18-04-2019 | By Paul Whytock
Have you ever left your hire car parked in the Spanish sun? If so, you’ll know just how blisteringly powerful that ball of solar energy can be.
I mention this because I recently became embroiled in a pub conversation with a couple of friends who have properties in Spain, and both of them make full use of the sun’s energy by having solar panels on their roof terraces. Well, why wouldn’t you?

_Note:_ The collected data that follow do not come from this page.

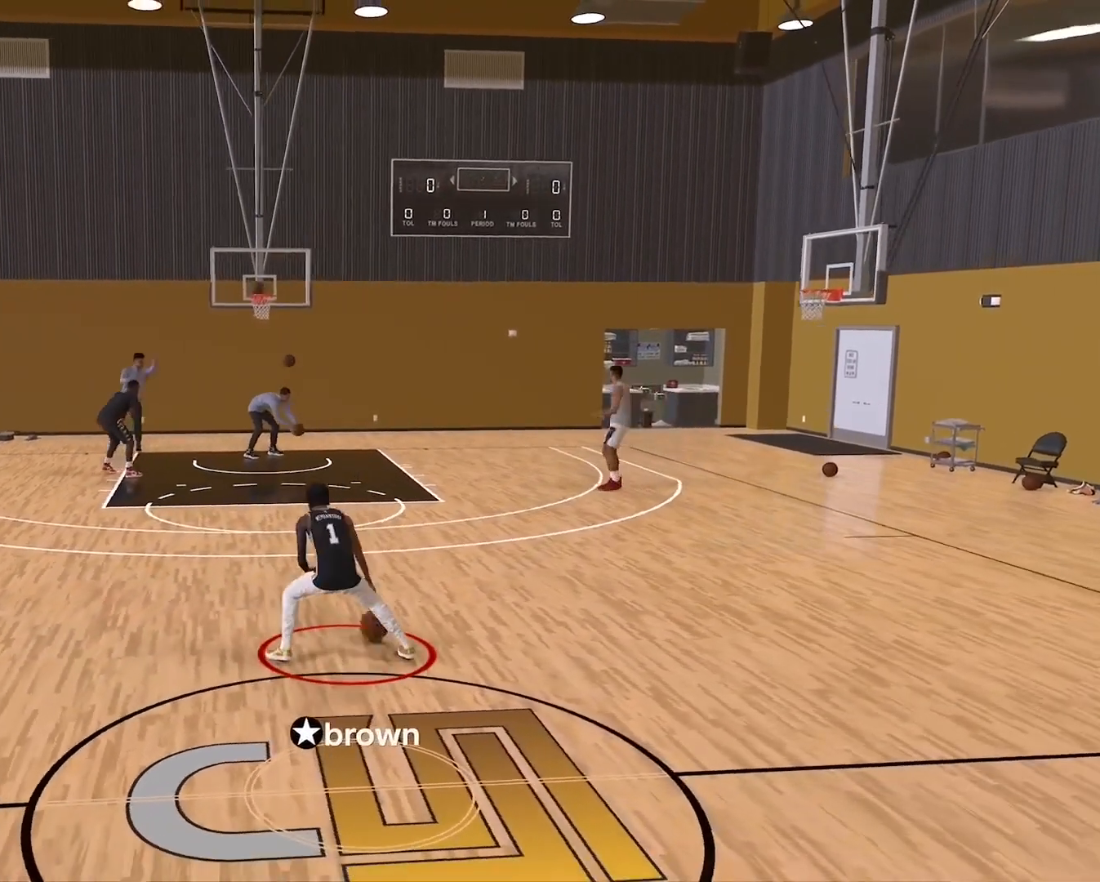
{"buttons": [], "left_stick": "center", "right_stick": "center", "events": [[50, "right_stick", "up-right"], [167, "right_stick", "center"]]}
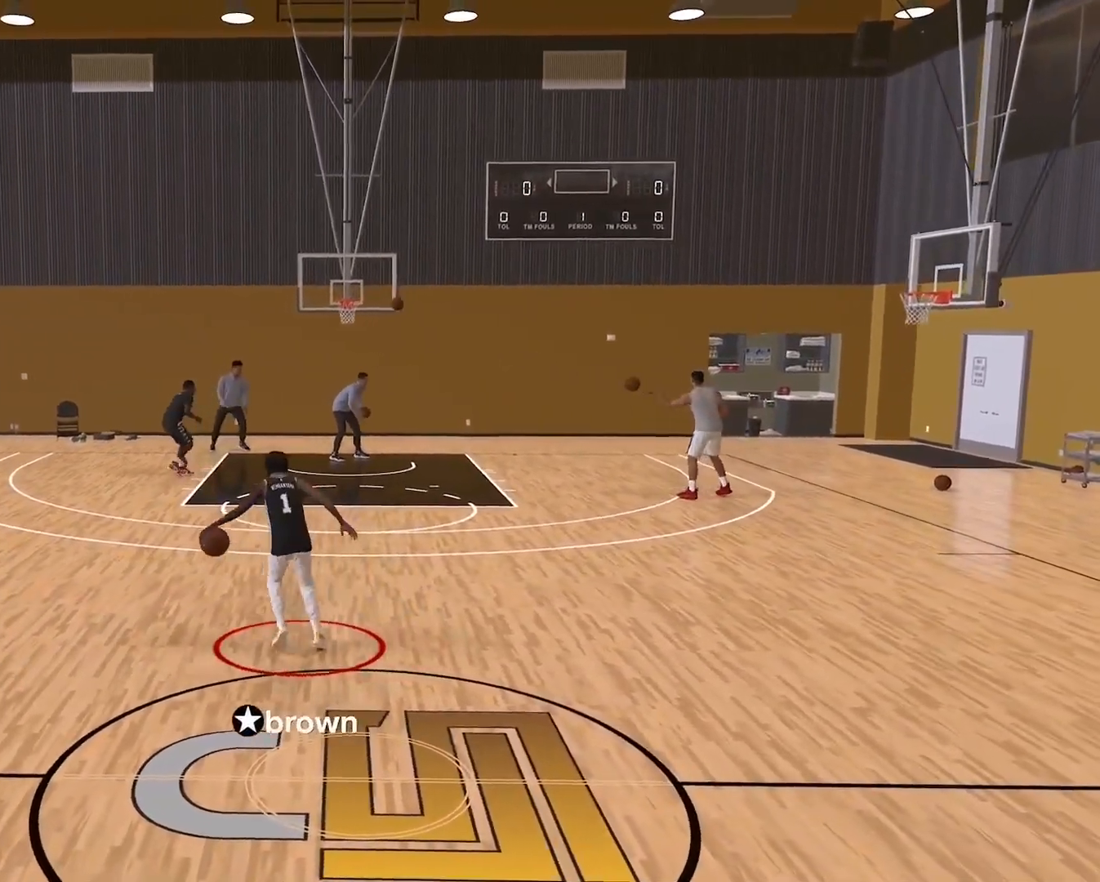
{"buttons": [], "left_stick": "center", "right_stick": "center", "events": [[17, "right_stick", "left"], [133, "right_stick", "center"], [400, "right_stick", "up-right"], [483, "right_stick", "center"]]}
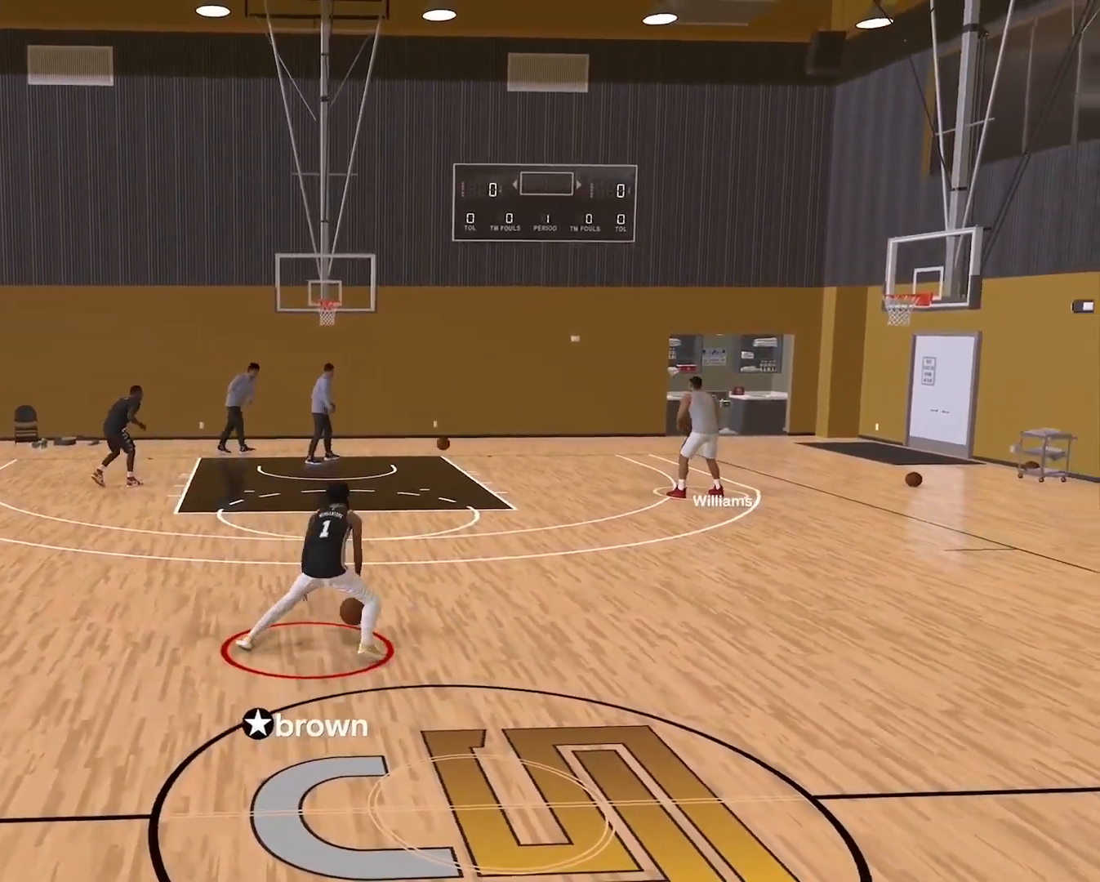
{"buttons": [], "left_stick": "center", "right_stick": "center", "events": [[333, "right_stick", "down"], [417, "right_stick", "center"]]}
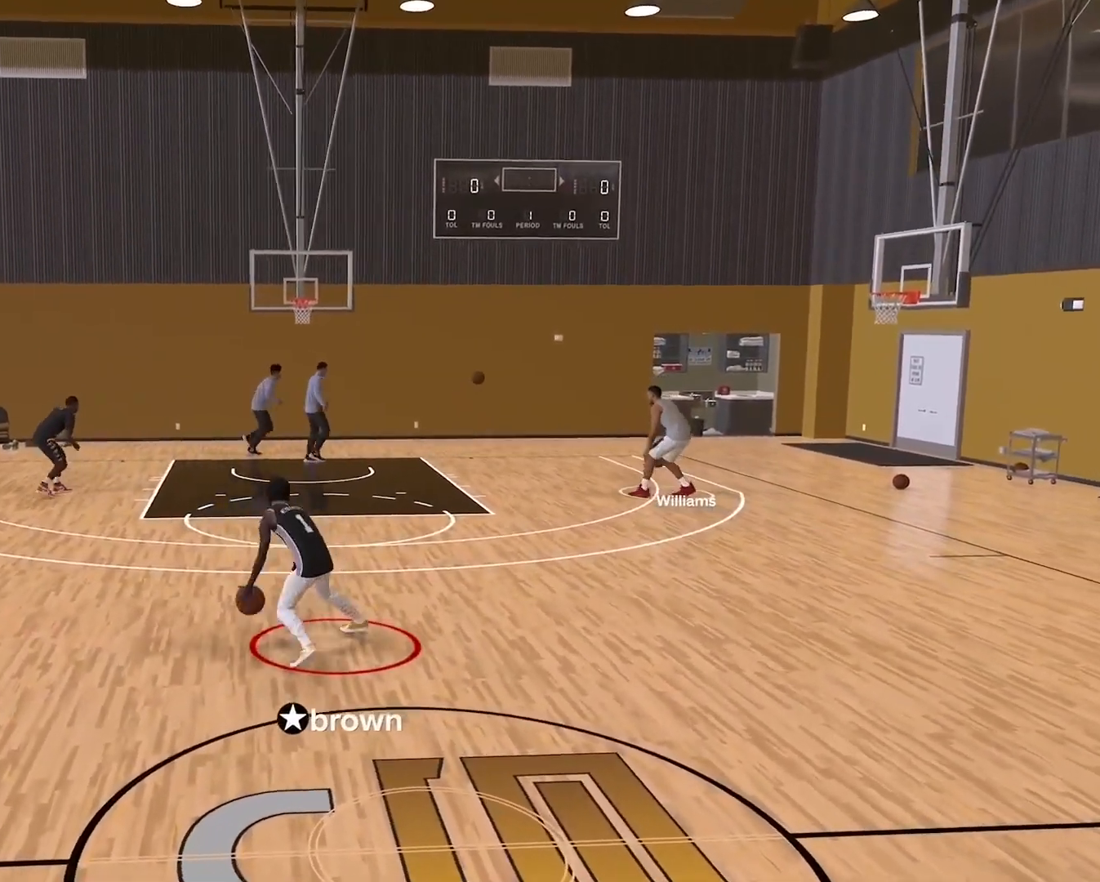
{"buttons": [], "left_stick": "center", "right_stick": "up-left", "events": [[450, "right_stick", "up-left"]]}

Malaga, for example, has close to 3000 hours of sunshine a year.
Anyway, the gist of the conversation was that while my chums are basking in the sun on their roof terraces, guzzling the occasional chilled San Miguel, their electricity costs are being slashed by the energy generated by their photovoltaic (PV) solar panels.
This prompted the question of why their cars were not harvesting the same solar energy while being toasted by the Spanish sun on the villa driveway?. This makes enormous sense.
One of my mates was convinced he had hit on the groundbreaking idea of vehicle manufacturers offering solar panels on car roofs as an optional extra.
But before he rushed out of the pub on his way to the Patents Office to register his fortune-making theory, I told him that quite a few car makers were already developing models with solar panel roofs. And there is even a solar paint idea, albeit, at the experimental stage, that uses photovoltaic technology that, in the future, could be painted onto cars. More about that later.
But is it really such a good idea to have solar panels on cars? Would it really provide significant energy harvesting to make a noticeable contribution to powering electric and hybrid vehicles? And how would they look? Nothing turns off potential car buyers if the vehicle they spend bundles of hard-earned cash on is not visually appealing.
So efficiency and aesthetics are the two big questions when it comes to solar cars.
The aesthetics are easily dealt with. Take a look at this Tesla Model 3 with a solar roof. Nothing ugly about that.
No, the much harder question to answer is, would it be worth it in terms of electricity-generating efficiency?
The first pragmatic consideration has to be the size of the vehicle. Obviously, a bigger surface area is better, so those Steroidal (sorry, I mean Sports) Utility Vehicles (SUV) would be the ideal car choice rather than a Mini.
An SUV roof may accommodate a 250-300W solar panel, and if this gets says 7 hours of daily sunshine (depending on what part of the planet you’re on), then the amount of electricity you’d gain would be chicken feed. It may get you an extra 7 miles in your overweight SUV.
However, to be fair, it could be handy for some supplementary charging issues like providing a trickle charge to the starter battery or running your in-car music and entertainment systems while you’re parked.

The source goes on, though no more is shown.